Алексей вспомнил свою безмужнюю двоюродную сестру – доярку, живущую в деревне с двумя пацанами-сорванцами. Она полтора года не получала зарплаты, но ни одной дойки не пропустила. Как ухитрилась не уморить детей – одному Богу известно… А хахаль жены адвокат Гена гребет бабки со своих подзащитных уголовничков в костюмах от Кардена. Приобрел двухуровневую квартиру на Краснопресненской набережной, купил у вдовы писателя-классика дачу и превратил ее в боярский терем.
Так с кем бороться? С адвокатом? С теми, кого он уводит от праведного суда? С прокурорами и судьями? Или замахнуться еще выше?..
Он считал себя прагматиком, в чудеса не верил. Но то, что с ним произошло, не поддавалось реальности. В том был сокрыт непонятный ему смысл, до которого он просто обязан докопаться.
Он приподнялся, затем сел на своем топчане. Взгляд его упал на книжную полку с множеством папок, в которые он складывал все свои публикации.

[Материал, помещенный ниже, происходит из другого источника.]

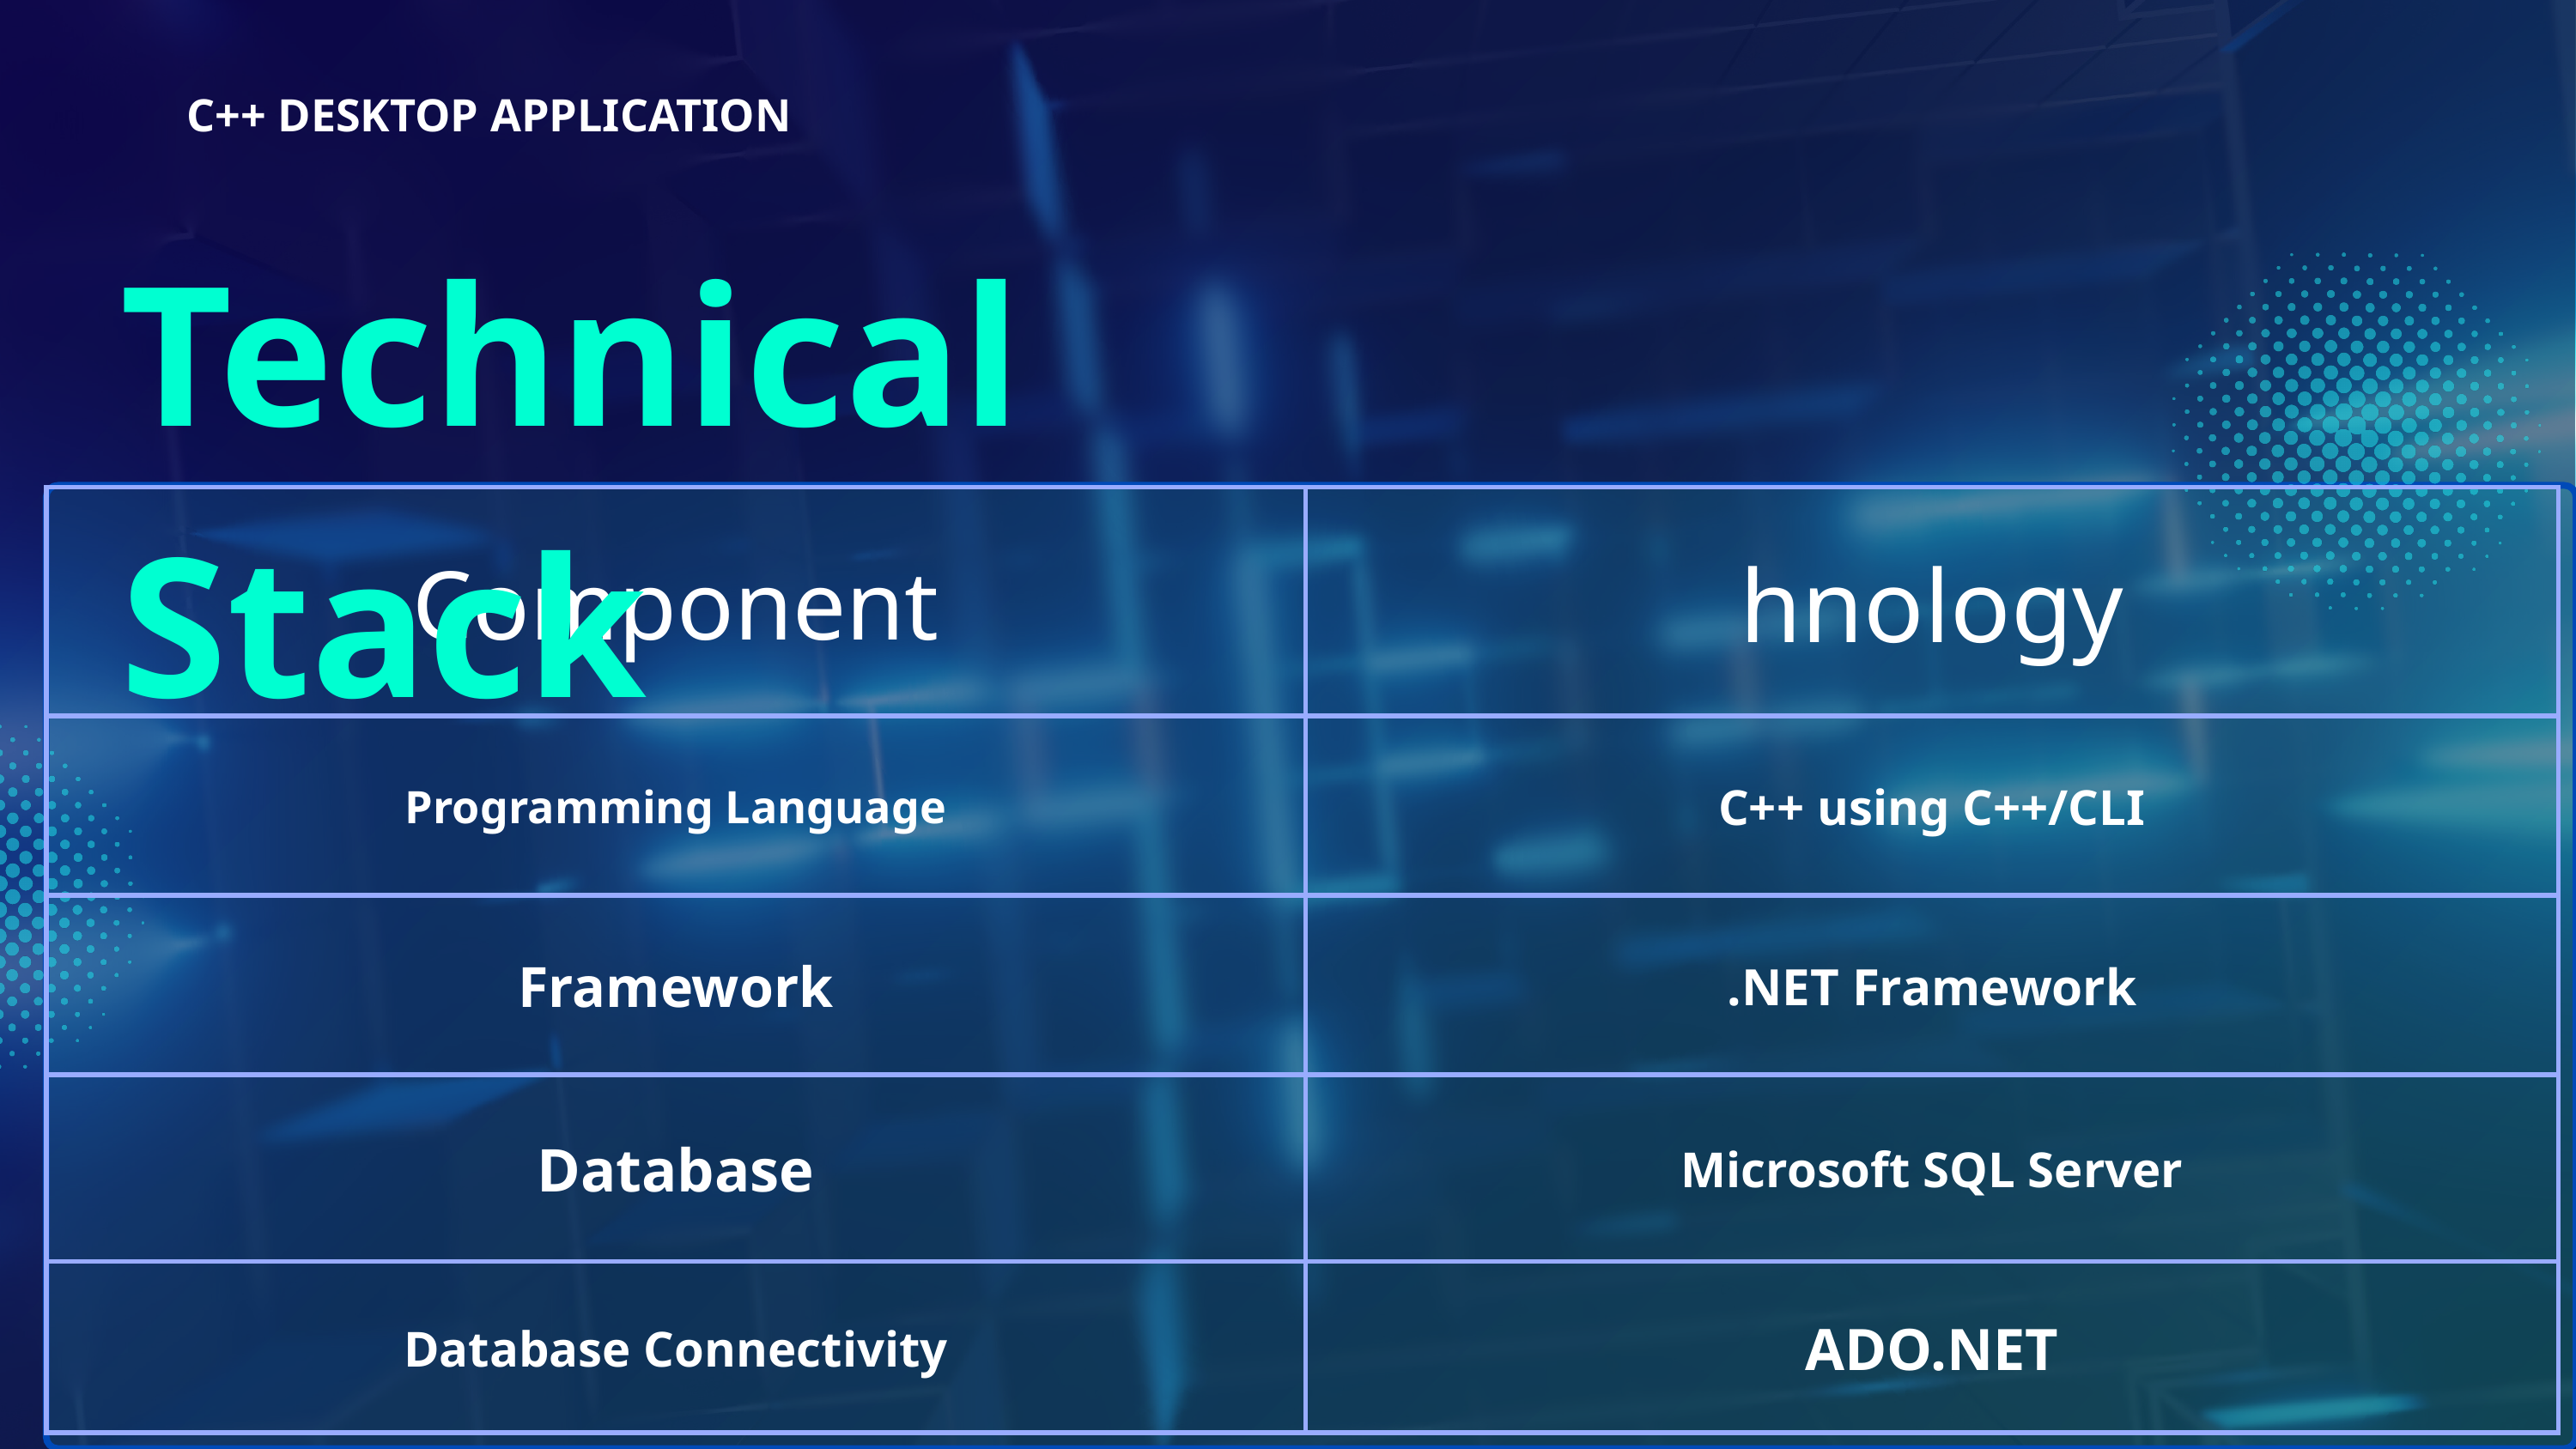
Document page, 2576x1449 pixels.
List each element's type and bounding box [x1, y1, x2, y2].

text_box [0, 0, 2575, 1449]
text_box [46, 485, 2576, 1449]
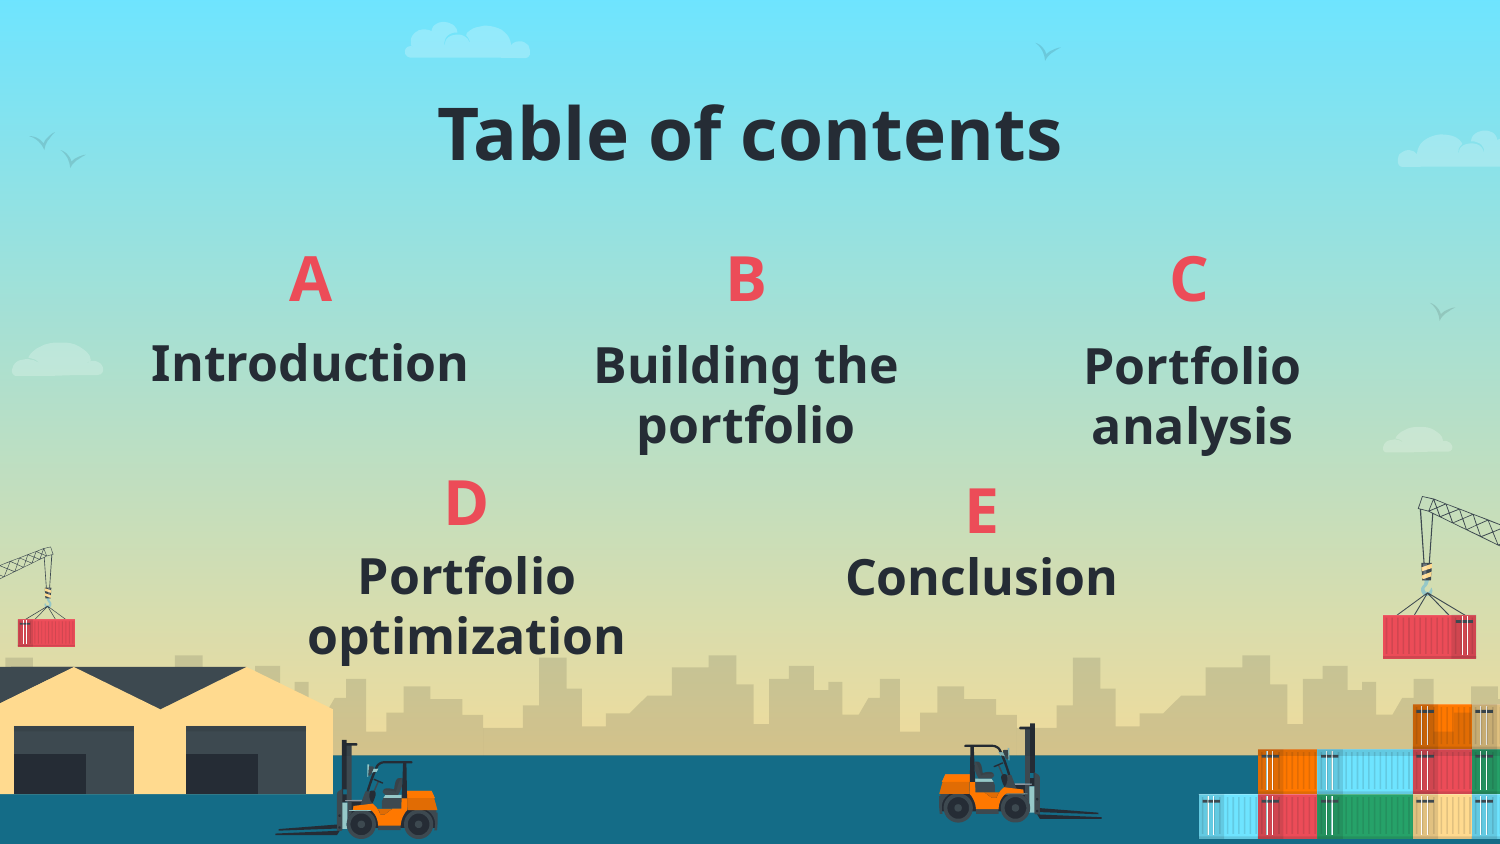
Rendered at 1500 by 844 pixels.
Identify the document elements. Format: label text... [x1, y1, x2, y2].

subtitle Introduction [121, 324, 500, 407]
title Table of contents [118, 72, 1382, 167]
title E [900, 472, 1063, 538]
text_box [174, 655, 203, 665]
subtitle Portfolio analysis [1003, 387, 1382, 470]
text_box [60, 150, 86, 169]
subtitle Portfolio optimization [278, 596, 657, 680]
title D [385, 463, 549, 538]
text_box [5, 657, 33, 665]
text_box [1017, 655, 1500, 756]
title C [1107, 239, 1271, 313]
text_box [484, 655, 1017, 756]
title B [665, 239, 828, 313]
title A [229, 239, 393, 313]
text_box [0, 666, 334, 795]
text_box [337, 680, 484, 756]
subtitle Building the portfolio [557, 385, 936, 469]
subtitle Conclusion [827, 538, 1136, 621]
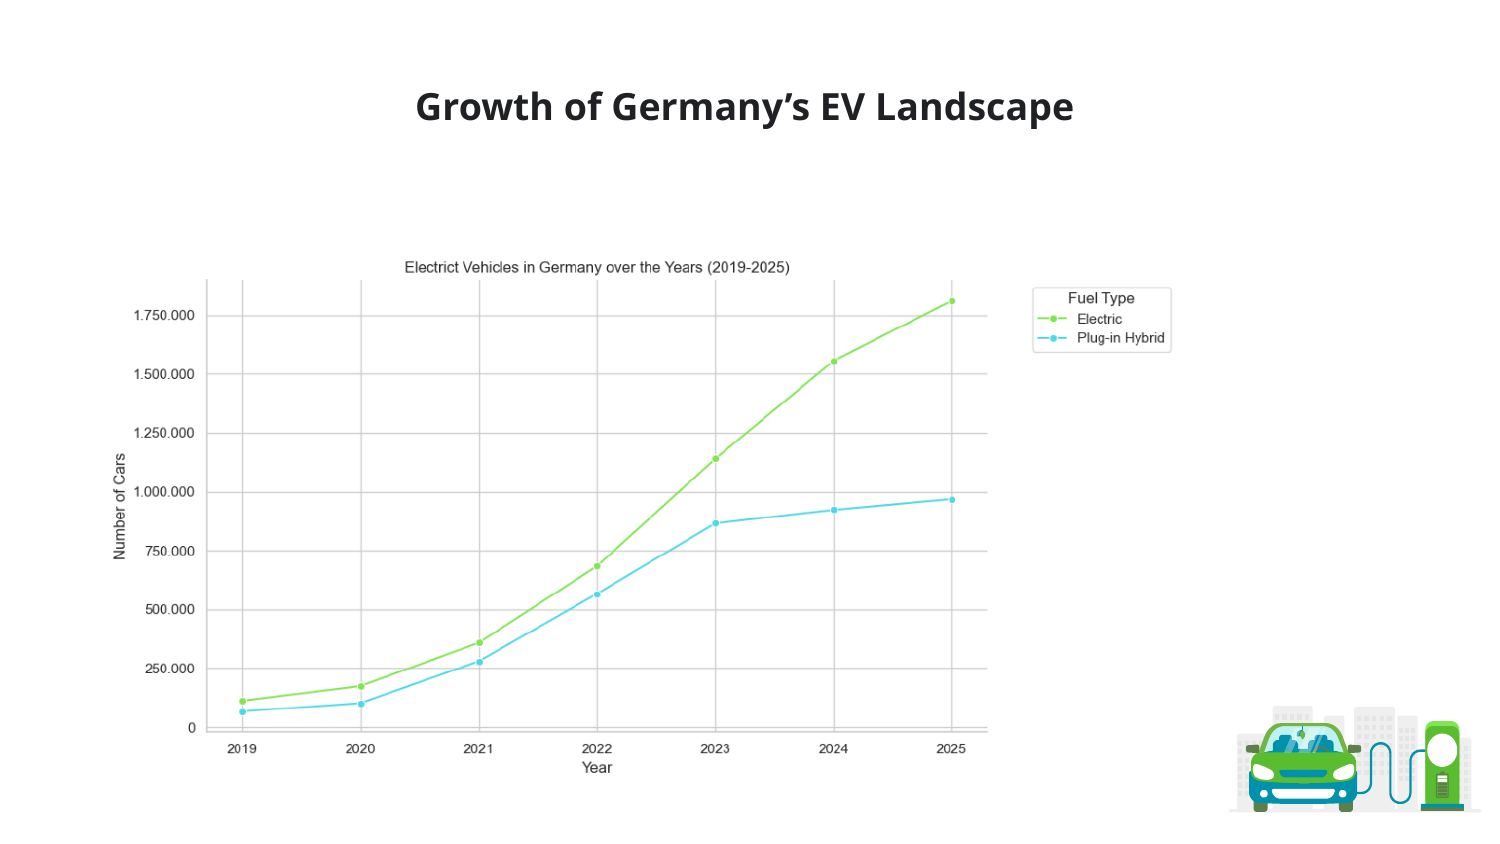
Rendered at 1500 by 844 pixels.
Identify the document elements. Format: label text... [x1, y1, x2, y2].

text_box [1228, 705, 1482, 813]
title Growth of Germany’s EV Landscape [75, 67, 1425, 147]
picture [89, 250, 1175, 786]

Они показались ему такими ничтожными, что он тут же встал и начал швырять их на пол. На одной из полок обнаружил пачку мягкой «Явы» и бензиновую зажигалку, подаренную ему когда-то Рязанцевым. Алексей так и не выбрал время, чтобы встретиться с другом.
Он бессмысленно крутил сигаретную пачку и вдруг понял, что не выкурил после возвращения с Острова ни одной сигареты. И удивился тому, потому что прежде смолил по две пачки в день.
Сунув находку в карман и нагрузившись папками, он вышел к мусоропроводу на лестничной площадке и спустил вниз свой бесценный архив. Сунул в рот сигарету, поджёг и попробовал затянуться. В центр левой ладони будто ткнул кто раскаленной иголкой, и организм мгновенно заполнила тошнота. Алексей отправил курево вслед за своими литературными трудами в мусоропровод. И лишь тут обратил внимание на голоса сверху. Визгливый девчачий требовал:
– Димон, блин! Не жмись! Лей, как себе!
Заржали ломкие баски, и голос взрослого произнес:
– Накапай ей до краев, Димон! Не хватит – смотаешься к Алику.
Алексей поднялся на один лестничный пролет. Оглядел теплую компанию. На заплеванных ступеньках сидели трое стриженных наголо пацанов и рыжая девица лет четырнадцати с наполненным стаканом в руке. Выше, облокотившись о перила, стоял парень в замшевом пиджаке и чавкал жвачкой.
Алексей шагнул к девице, отобрал у нее стакан и выплеснул водку в лестничный пролет.
– Блин! – взвизгнула она. – Охренел? – повернулась к замшевому: – Климыч, он что – с катушек съехал?
Пацаны тоже уставились на парня, и Алексей без труда уловил их немое негодование. «Откуда этот хмырь нарисовался? Дай ему, Климыч!»
Тот выплюнул жвачку и поманил непрошеного пришельца пальцем. Алексей не шевельнулся, продолжал спокойно разглядывать замшевого. Угол рта у того был слегка искривлен, от уха к шее шел бледный, но все же заметный шрам.